PROBLEM DETAILS ::
Reproduce the lines below word for word, omitting the pictures.

DATASET CONTENT ::
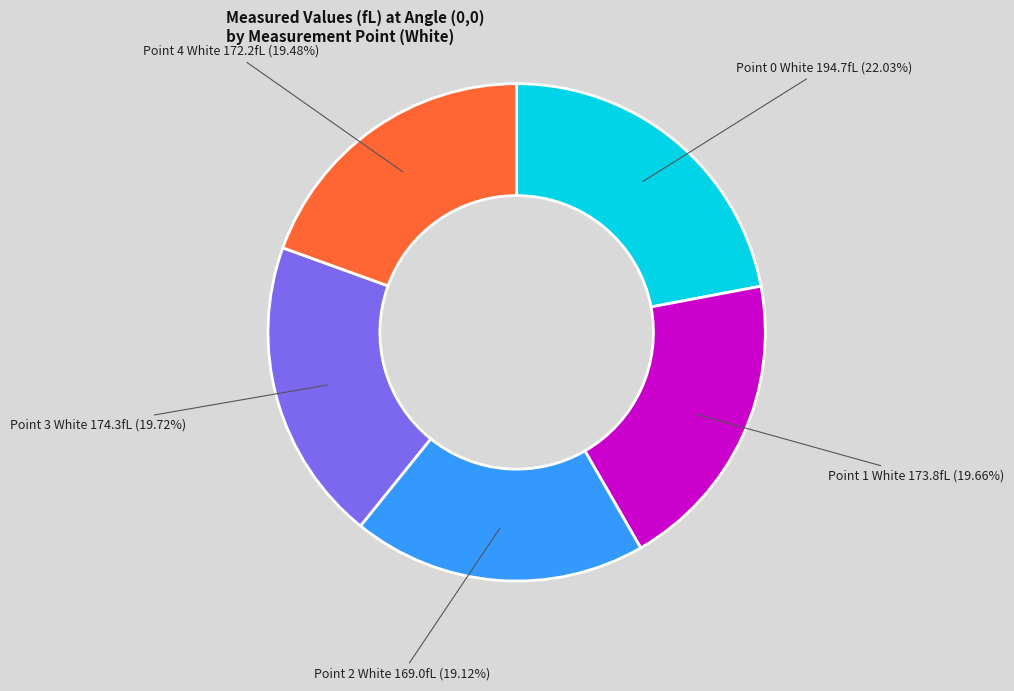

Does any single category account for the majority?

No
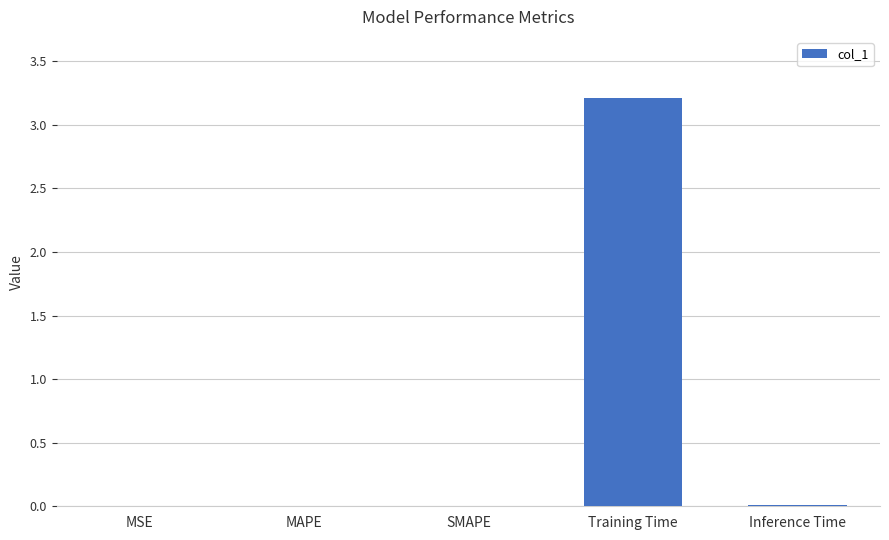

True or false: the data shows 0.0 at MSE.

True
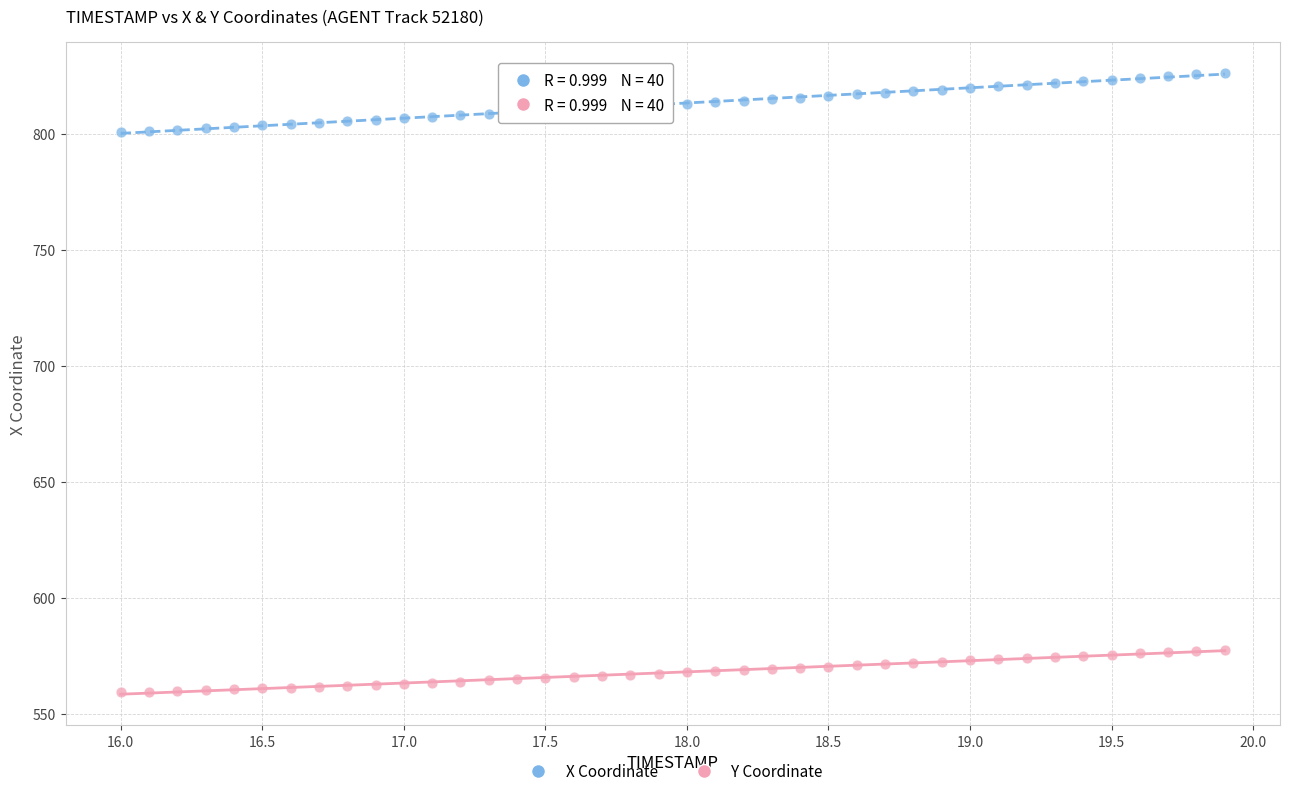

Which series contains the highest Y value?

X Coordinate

TASK ANSWER ::
Does any single category account for the majority?

No

True or false: the data shows 0.0 at MSE.

True

Which series contains the highest Y value?

X Coordinate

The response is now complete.